Сегодня утром. Сегодня вечером. Ползет палец по знакам. От слова к слову. "Мир есть три сферы, и каждая сама себе мир. Первая – Земля, и в ней жизнь. Вторая – сфера звезд, и в ней холод. Третья же сфера – Неведомое. И вложены сферы друг в друга, как душа единая в тело, и лежат все три на дланях Господних, и меняет Он внутреннюю на внешнюю, но от смены до смены долгое время..."
По утрам Уинстон ел клубнику со сливками. Было утро. Медные часы били из палисандрового корпуса десятый раз. С последним ударом внизу, на входной двери очнулся засоня-колоколец. Юноша в голубой моравской куртке с серебряной курочкой на клапане, в брюках с короткой левой штаниной. Ливрейные знаки Бэррингеймов. Дядин посыльный. Карлушка. Маленький дружок. Мальчиком любил оттачивать карандаши для Уинстона и одевать учебники пергамином. Шрам на верхней губе от брошенной Уинстоном, в капризе, чашки. Капля застарелого стыда.
Дядино письмо пахло резедой, как всегда, как и сам дядя.

"Дорогой Уинни, я рад что могу убить твою скуку. Господь даровал мне такую возможность. По делам службы Её Величества я должен выехать в Х., для составления отчета о состоянии местных дорог и строительства канализации, а Его Величество требует моего ежедневного присутствия на заседаниях Нравственного комитета. И наконец, открываются стрижиные бои. Все это ужасно, меня вторую неделю не покидают мысли о смерти. Но у меня есть ты. Езжай. Тебе тридцать и это возраст когда...
твой Павел.(герцог)

P.S. Все готово".

В конверте лежали проездные документы.

3

Вокзал был тонким стеклом, в чугунной раме эстакад, пролётов, паровозов, провожающих. Провожающие, трагически однообразные, вытягивались за уходящими поездами, напоминая Уинстону о законе Гука. Носильщики. Фигуры в черной форме рассекали толпу взвизгивающими телегами с легкостью хлеборезов, свободно меняя направление в тельной тесноте. Они были полны сил, желания выглядеть деловито и сосредоточенно. Только такое же сосредоточение усилий могло заставить их принять участие в чьей-нибудь судьбе. Все они говорили на одном языке, непонятном остальному миру. Воздух. Часть воздуха была заменена на шум. Но и в оставшейся части, были разлиты крики, шарканье ног, гудки и звоны, свистки перронных распорядителей. В воздухе неслась усталость перемены.
Уинстон оглянулся на подножке, перехватил портплед за короткую ручку и аккуратно, стараясь не коснуться, вошел в вагон.
В купе лихой проводник с рыжими бакенбардами, обустроив пассажира, глухо сказал:
– А паровозик то у нас из законсервированных, запасной-с. Они там все шальные. Так что... – и неприятно подсвистнул, но увидев поднявшуюся бровь Уинстона, выпрямился, служебно напрягся лицом и спросил: – Желаете ли быть оповещенными об остановках, если таковые совершатся, сэр?
– Нет, – ответил Уинстон. Он не желал и остался один. Не так уж долго, и поезд тронулся. Вещи легли по полкам и нишам, банка с жабой повисла на крюке у окна. Все. Прохладный диван. Сон и видение из прошлой жизни. Жаркая степь, бегущая в дверях товарного вагона, белая курица, выбирающая мусор между досок пола, и молодая грудастая девка, штопающая холщовую рубашку...

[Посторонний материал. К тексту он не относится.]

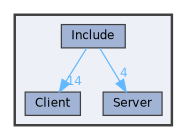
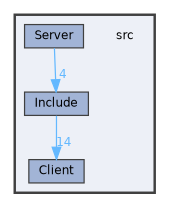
  digraph {
    compound=true
    node [fontname=Helvetica fontsize=10 shape=box color=grey25 fillcolor="#a2b4d6" style=filled]
    edge [color=steelblue1 fontcolor=steelblue1 fontname=Helvetica fontsize=10 labeldistance=1.5 labelfontname=Helvetica labelfontsize=10]
+   n1 [height=0.2 label=src shape=plaintext width=0.4 color="" fillcolor="" style=""]
    n2 [height=0.2 label=Client width=0.4]
    n3 [height=0.2 label=Include width=0.4]
    n4 [height=0.2 label=Server width=0.4]
    subgraph cluster_1 {
      bgcolor="#edf0f7"
      fontname=Helvetica
      fontsize=10
      pencolor=grey25
      style="filled,bold"
+     n1
      n2
      n3
      n4
    }
    n3 -> n2 [headlabel=14]
-   n3 -> n4 [headlabel=4]
+   n4 -> n3 [headlabel=4]
  }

Ночью. Иссеченный деревьями, лунный свет скользил в никель окна. Закрытые веки Уинстона раздражались редкими семафорами. Вагон ехал. В затылке отстукивало. Довольно приятно. Уинстону было приятно представлять себя вагонной рессорой, мощной и громоздкой, в пленке отработанного масла и мазута. Приятно было все. И главное покой, прекрасный железнодорожный покой, самостоятельно перемещающийся в пространстве, с неотвратимостью настенных ходиков.
Уинстон открыл глаза, и текущие мимо лунные холмы заполнили их. Видел землю, и она не тянула Уинстона. Впервые. "Я становлюсь легче", – думал он. В детстве или раньше, держа ночью под одеялом над книжкой свечу, Уинстон верил, что на кончике пламени кто-то живет. Даже душа. Он строил над нею шатер из пальцев, пальцы, нагреваясь, становились малиновыми, просветными, до видимого внутри сустава. Простая свобода, но он никогда не решался погасить свечу. Она гасла или, догорев, или языком сквозняка.

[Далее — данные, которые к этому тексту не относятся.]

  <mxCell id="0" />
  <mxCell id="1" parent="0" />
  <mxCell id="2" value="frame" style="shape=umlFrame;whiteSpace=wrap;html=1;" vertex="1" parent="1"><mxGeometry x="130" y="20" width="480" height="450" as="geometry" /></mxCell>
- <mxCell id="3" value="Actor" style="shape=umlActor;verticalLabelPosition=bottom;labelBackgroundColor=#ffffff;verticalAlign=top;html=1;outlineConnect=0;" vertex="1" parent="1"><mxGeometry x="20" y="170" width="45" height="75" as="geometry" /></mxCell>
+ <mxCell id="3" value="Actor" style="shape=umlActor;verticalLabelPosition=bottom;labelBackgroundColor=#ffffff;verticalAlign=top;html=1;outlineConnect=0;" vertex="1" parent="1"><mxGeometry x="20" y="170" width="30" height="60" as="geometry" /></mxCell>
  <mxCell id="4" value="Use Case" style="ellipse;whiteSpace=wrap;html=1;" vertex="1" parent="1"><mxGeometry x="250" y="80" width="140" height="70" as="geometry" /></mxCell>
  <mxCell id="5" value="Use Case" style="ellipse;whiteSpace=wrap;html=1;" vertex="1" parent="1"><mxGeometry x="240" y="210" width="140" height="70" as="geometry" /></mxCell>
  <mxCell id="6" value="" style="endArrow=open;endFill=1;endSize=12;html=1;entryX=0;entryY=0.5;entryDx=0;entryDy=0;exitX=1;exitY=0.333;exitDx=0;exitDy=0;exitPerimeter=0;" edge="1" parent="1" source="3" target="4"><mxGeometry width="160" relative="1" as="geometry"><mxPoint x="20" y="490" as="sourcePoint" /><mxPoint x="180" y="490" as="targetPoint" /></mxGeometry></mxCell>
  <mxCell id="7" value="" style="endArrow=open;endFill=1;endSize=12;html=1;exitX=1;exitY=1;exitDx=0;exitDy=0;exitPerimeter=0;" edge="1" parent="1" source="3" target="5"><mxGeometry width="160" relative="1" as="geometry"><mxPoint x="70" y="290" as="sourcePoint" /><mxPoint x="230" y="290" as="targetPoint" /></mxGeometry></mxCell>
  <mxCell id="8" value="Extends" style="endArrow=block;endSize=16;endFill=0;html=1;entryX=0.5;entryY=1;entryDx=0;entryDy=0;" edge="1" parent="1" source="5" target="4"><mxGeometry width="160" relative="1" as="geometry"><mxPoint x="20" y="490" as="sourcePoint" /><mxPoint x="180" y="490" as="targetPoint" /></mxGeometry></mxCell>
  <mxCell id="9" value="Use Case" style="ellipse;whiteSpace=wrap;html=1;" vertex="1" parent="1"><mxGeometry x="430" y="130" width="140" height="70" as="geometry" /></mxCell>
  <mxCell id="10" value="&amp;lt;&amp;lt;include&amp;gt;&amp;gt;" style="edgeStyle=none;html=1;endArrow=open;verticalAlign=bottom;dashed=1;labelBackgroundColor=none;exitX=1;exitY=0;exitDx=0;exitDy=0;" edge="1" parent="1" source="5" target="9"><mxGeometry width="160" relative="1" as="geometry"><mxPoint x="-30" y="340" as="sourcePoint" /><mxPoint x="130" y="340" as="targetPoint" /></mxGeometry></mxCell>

Милый дядя... правила... Старику тяжело жить последние двадцать лет. Родовая шизофрения приходит к Бэррингеймам после семидесяти. Семьдесят пять последняя ступень, но венценосцы забывчивы. Какая дрянь...
Езда в поезде сопряжена с незримым сопутствием тонкой телеграфной нити, дающей поезду свойство надежности сенбернара. Одинокий пассажир, заключенный в шкатулку купе, нередко, веря волшебству электричества, позволяет увлечь себя на неожиданно холодящее расстояние от греющего сердце дома. Он, как прудовой водолаз, погружающийся в подгнившую воду, благосклонно и снисходительно дарит, дергая за нить, оставшимся на берегу успокоительные сигналы. Слава Богу. Не думайте обо мне. Еще ничего не случилось. Еще ничего. И это правда.

4

Вагон двигался, колеса встали. Рывок. Остановка. В купе просветлело. Станция, выплывшая под фонари, была слепа. На фасаде вывеска деревянными буквами, первые и последние опали, осталось странное &3150; "...губло...". Стенка купе сбежала, ёкнув полозьями. Сунулись рыжие наглые бакенбарды.

– Господ пассажиров...
– Я не просил!
– ...просят в вокзал-с. Третий день пути. Заведено, от администрации. Так-с.

Уинстон встал. Фрак из чехла. Тронул пальцами борта. Кинул руку по волосам к затылку. Проверил золотистое, чешуйчатое, змеиной кожи, нудно скрипучее портмоне с прожженной дырочкой у клапана. Готов. Немного грустно, ритм сбит. Сморгнул веками сон. Третья ночь, как третий тост. На перроне пусто, только две барышни отмахивались от стрекоз кружевными зонтами, шептали лицо в лицо.

– Ах Лиза, душа моя!
– Да-да...
У входа в вокзал, на табуретке стоял граммофон, со свежекрашенной красной трубой. Играл нежное, ночное. Рядом, крупный юноша прижал к груди заводную ручку, как первую любовь, слушал пружину. Увидев Уинстона, юноша нагнул голову, мягко повел рукой в сторону открытых дверей. Уинстон шагнул, но на шаге, почти коснувшись, его обогнал мужчина в васильковом френче, мягкого сукна, с серебряными орлеными пуговицами. Плоские стопы скользили ластами, голени в апельсиновых кавалерийских крагах, отличались лекальной кривизной. Мужественное обветренное лицо оживляли пучкастые, редкие усы, напоминавшие, как и "...вереск Шотландии милой, волосы черной скалы..." об изобретательности природы.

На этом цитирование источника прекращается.